# [Task requirements]
Return, word for word, only the lines of the data below that lie between the line with "glioma (high-grade) was" and the line with "(IHC) image of", those two lines included.

[Collected data entries]
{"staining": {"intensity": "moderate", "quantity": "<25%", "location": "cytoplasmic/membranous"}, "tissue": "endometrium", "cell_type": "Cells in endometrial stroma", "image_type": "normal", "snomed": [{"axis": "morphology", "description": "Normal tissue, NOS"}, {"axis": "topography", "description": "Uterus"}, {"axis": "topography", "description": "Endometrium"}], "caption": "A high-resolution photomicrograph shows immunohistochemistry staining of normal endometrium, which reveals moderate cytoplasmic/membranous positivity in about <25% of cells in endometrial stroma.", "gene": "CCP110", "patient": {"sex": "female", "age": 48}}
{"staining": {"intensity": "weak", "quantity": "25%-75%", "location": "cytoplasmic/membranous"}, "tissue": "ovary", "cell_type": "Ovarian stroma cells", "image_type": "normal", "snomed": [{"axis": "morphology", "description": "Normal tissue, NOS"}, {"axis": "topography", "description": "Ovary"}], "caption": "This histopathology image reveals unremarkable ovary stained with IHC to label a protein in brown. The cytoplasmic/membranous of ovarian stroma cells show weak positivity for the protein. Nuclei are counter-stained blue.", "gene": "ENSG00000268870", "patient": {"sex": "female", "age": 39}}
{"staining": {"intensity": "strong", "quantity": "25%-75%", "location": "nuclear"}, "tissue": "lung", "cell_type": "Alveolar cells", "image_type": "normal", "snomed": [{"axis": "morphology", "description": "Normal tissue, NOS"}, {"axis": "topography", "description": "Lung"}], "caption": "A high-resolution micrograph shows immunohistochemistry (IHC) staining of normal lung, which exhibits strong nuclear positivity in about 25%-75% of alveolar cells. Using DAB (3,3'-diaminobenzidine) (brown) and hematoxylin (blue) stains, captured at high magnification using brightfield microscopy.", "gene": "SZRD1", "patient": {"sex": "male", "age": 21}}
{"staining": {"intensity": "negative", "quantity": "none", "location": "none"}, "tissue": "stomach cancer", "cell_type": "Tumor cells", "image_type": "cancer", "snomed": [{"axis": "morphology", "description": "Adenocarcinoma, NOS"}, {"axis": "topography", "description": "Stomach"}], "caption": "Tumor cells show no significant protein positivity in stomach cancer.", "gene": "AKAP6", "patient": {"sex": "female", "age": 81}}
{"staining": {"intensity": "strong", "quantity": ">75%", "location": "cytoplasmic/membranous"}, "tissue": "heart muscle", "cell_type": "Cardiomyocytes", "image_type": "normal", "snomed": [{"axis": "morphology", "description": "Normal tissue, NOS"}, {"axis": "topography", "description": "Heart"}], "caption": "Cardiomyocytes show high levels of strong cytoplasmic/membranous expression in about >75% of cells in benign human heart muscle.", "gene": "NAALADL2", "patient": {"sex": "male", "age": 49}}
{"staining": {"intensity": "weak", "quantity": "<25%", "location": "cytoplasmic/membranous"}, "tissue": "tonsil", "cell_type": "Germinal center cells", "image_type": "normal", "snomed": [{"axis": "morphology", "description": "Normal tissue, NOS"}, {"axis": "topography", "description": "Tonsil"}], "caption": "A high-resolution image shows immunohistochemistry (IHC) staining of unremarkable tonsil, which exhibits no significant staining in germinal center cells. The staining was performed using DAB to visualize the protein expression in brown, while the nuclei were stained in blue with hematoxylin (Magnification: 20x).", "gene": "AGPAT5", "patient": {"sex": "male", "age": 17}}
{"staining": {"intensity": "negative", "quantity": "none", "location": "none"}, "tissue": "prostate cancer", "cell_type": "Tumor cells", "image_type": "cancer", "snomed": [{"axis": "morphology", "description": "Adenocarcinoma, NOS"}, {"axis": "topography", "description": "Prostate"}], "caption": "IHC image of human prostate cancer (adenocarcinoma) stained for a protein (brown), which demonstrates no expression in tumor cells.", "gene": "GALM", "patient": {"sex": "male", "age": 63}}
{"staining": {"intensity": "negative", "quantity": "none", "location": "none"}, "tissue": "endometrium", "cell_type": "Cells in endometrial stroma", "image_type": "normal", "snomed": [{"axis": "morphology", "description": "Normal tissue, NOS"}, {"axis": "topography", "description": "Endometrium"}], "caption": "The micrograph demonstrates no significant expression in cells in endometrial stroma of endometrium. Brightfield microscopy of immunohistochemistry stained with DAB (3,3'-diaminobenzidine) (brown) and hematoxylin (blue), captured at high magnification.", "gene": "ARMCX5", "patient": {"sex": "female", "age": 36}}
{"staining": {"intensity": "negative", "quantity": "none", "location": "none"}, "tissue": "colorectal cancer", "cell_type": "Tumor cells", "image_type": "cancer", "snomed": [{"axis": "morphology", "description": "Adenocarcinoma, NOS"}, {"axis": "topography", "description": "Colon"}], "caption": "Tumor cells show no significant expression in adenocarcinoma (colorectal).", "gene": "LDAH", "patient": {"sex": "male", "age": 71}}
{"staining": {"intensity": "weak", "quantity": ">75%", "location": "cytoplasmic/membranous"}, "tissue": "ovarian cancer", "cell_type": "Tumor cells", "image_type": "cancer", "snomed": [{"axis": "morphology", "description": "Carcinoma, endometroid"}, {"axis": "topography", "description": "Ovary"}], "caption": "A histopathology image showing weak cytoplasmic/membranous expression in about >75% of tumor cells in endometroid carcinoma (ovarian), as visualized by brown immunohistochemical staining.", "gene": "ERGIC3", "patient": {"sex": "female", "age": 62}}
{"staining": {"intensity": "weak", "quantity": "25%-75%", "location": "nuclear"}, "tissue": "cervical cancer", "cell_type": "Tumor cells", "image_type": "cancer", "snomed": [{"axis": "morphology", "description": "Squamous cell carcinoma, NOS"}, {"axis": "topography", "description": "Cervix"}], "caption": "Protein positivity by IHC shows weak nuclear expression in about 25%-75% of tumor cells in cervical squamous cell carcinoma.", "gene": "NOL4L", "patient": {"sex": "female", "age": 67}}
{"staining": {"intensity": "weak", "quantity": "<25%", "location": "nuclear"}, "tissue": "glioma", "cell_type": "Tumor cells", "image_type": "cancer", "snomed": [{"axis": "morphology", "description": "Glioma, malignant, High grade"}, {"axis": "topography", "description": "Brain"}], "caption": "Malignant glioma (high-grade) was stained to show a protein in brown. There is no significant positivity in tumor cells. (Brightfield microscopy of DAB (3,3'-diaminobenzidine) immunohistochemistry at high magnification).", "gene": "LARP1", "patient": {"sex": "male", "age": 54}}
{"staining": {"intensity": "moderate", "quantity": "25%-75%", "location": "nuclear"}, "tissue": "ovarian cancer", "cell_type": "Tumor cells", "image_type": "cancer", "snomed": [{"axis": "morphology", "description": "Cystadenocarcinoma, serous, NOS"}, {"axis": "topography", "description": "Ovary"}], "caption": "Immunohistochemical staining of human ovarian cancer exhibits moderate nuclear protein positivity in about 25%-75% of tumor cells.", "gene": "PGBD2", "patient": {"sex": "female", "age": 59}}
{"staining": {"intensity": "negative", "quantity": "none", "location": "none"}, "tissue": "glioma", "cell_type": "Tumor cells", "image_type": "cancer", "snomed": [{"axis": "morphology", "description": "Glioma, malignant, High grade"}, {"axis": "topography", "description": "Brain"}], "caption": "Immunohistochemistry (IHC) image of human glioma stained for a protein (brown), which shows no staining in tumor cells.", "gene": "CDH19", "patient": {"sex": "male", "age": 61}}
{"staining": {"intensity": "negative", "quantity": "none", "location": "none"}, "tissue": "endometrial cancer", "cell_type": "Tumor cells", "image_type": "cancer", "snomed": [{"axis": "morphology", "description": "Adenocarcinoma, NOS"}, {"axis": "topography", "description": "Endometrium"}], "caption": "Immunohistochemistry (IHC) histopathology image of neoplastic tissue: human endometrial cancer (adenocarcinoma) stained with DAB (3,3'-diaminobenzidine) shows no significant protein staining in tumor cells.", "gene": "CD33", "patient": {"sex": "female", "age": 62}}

# [Answer]
{"staining": {"intensity": "weak", "quantity": "<25%", "location": "nuclear"}, "tissue": "glioma", "cell_type": "Tumor cells", "image_type": "cancer", "snomed": [{"axis": "morphology", "description": "Glioma, malignant, High grade"}, {"axis": "topography", "description": "Brain"}], "caption": "Malignant glioma (high-grade) was stained to show a protein in brown. There is no significant positivity in tumor cells. (Brightfield microscopy of DAB (3,3'-diaminobenzidine) immunohistochemistry at high magnification).", "gene": "LARP1", "patient": {"sex": "male", "age": 54}}
{"staining": {"intensity": "moderate", "quantity": "25%-75%", "location": "nuclear"}, "tissue": "ovarian cancer", "cell_type": "Tumor cells", "image_type": "cancer", "snomed": [{"axis": "morphology", "description": "Cystadenocarcinoma, serous, NOS"}, {"axis": "topography", "description": "Ovary"}], "caption": "Immunohistochemical staining of human ovarian cancer exhibits moderate nuclear protein positivity in about 25%-75% of tumor cells.", "gene": "PGBD2", "patient": {"sex": "female", "age": 59}}
{"staining": {"intensity": "negative", "quantity": "none", "location": "none"}, "tissue": "glioma", "cell_type": "Tumor cells", "image_type": "cancer", "snomed": [{"axis": "morphology", "description": "Glioma, malignant, High grade"}, {"axis": "topography", "description": "Brain"}], "caption": "Immunohistochemistry (IHC) image of human glioma stained for a protein (brown), which shows no staining in tumor cells.", "gene": "CDH19", "patient": {"sex": "male", "age": 61}}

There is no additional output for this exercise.